- _RECORDED DATA_:
=== Section Start ===

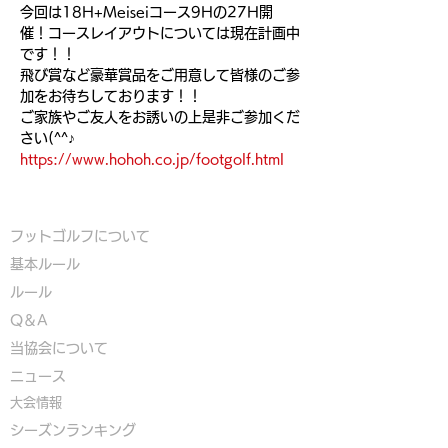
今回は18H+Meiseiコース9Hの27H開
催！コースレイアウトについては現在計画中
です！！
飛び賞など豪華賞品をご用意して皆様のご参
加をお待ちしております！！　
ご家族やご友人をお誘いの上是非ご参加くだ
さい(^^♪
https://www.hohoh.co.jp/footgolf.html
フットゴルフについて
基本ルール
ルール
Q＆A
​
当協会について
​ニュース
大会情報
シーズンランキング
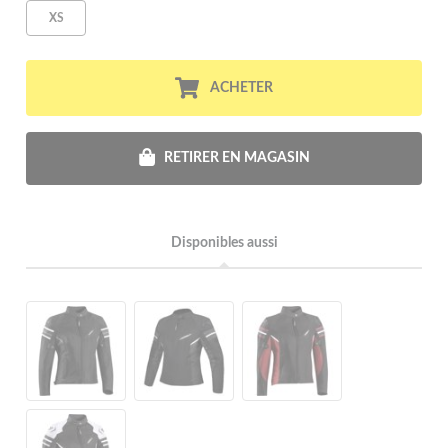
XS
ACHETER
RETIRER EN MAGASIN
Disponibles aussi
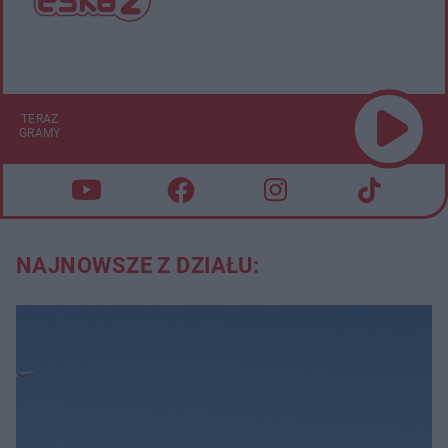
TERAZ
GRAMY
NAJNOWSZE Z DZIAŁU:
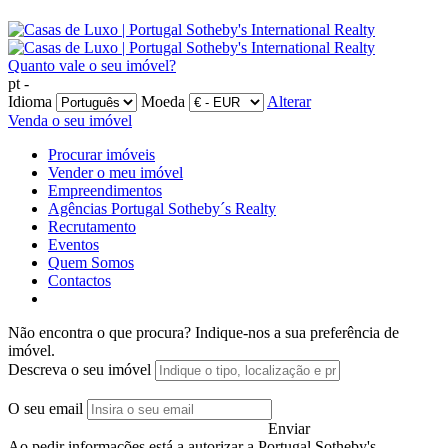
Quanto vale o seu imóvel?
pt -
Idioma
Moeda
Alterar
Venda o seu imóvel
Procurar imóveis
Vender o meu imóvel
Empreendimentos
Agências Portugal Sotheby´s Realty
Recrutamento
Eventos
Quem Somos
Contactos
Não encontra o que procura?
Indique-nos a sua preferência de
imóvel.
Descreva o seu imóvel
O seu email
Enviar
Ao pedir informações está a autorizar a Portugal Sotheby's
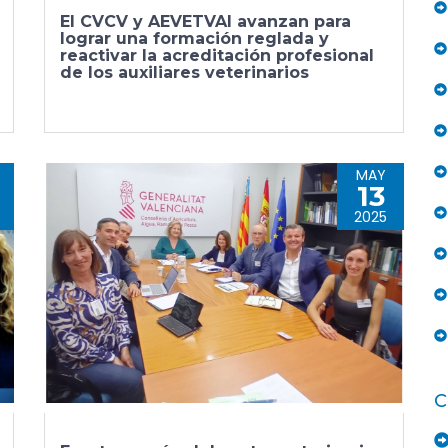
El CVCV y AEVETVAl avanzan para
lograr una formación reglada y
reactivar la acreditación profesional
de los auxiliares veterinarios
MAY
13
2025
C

=== Section End ===
=== Section Start ===

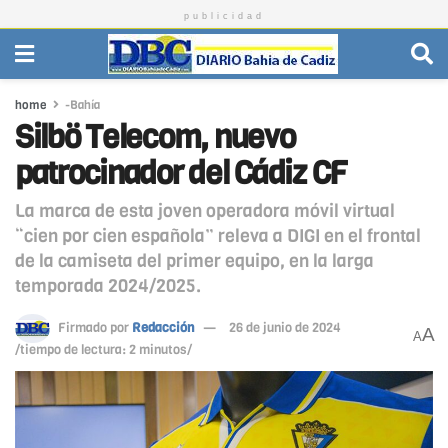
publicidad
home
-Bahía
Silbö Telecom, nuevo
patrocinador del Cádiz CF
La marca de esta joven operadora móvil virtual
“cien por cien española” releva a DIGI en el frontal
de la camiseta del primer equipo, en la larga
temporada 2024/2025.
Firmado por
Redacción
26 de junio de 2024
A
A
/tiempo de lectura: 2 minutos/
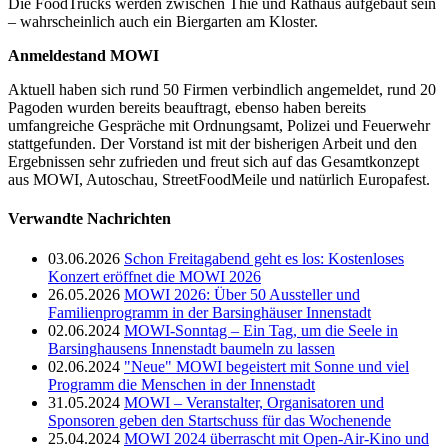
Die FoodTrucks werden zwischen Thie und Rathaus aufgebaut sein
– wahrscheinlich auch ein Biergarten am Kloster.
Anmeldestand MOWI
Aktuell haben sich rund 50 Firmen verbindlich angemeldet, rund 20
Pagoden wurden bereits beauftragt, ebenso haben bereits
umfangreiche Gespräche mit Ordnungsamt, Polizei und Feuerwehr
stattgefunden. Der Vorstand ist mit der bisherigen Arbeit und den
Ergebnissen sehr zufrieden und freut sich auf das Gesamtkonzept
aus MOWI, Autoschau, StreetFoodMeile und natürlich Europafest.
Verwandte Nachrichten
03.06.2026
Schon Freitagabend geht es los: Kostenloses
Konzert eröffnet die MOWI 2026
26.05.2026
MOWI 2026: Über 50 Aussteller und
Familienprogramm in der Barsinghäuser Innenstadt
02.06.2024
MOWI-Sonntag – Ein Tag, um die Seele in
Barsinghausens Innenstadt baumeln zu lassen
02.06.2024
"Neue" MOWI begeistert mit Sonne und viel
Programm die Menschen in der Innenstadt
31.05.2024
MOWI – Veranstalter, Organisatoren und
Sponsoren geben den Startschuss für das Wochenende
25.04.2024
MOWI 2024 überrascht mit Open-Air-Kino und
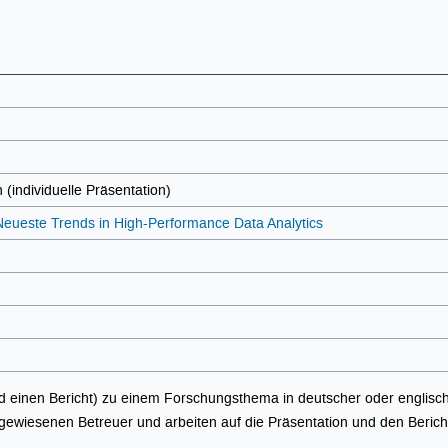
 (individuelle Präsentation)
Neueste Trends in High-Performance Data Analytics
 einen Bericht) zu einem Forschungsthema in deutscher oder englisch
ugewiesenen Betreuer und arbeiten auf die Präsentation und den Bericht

=== Section End ===

- _INSTRUCTION_:
Only lines with the word "Präsentation" belong in the answer; copy each of them from the material above.

- _RESULT OF THE TASK_:
 (individuelle Präsentation)
ugewiesenen Betreuer und arbeiten auf die Präsentation und den Bericht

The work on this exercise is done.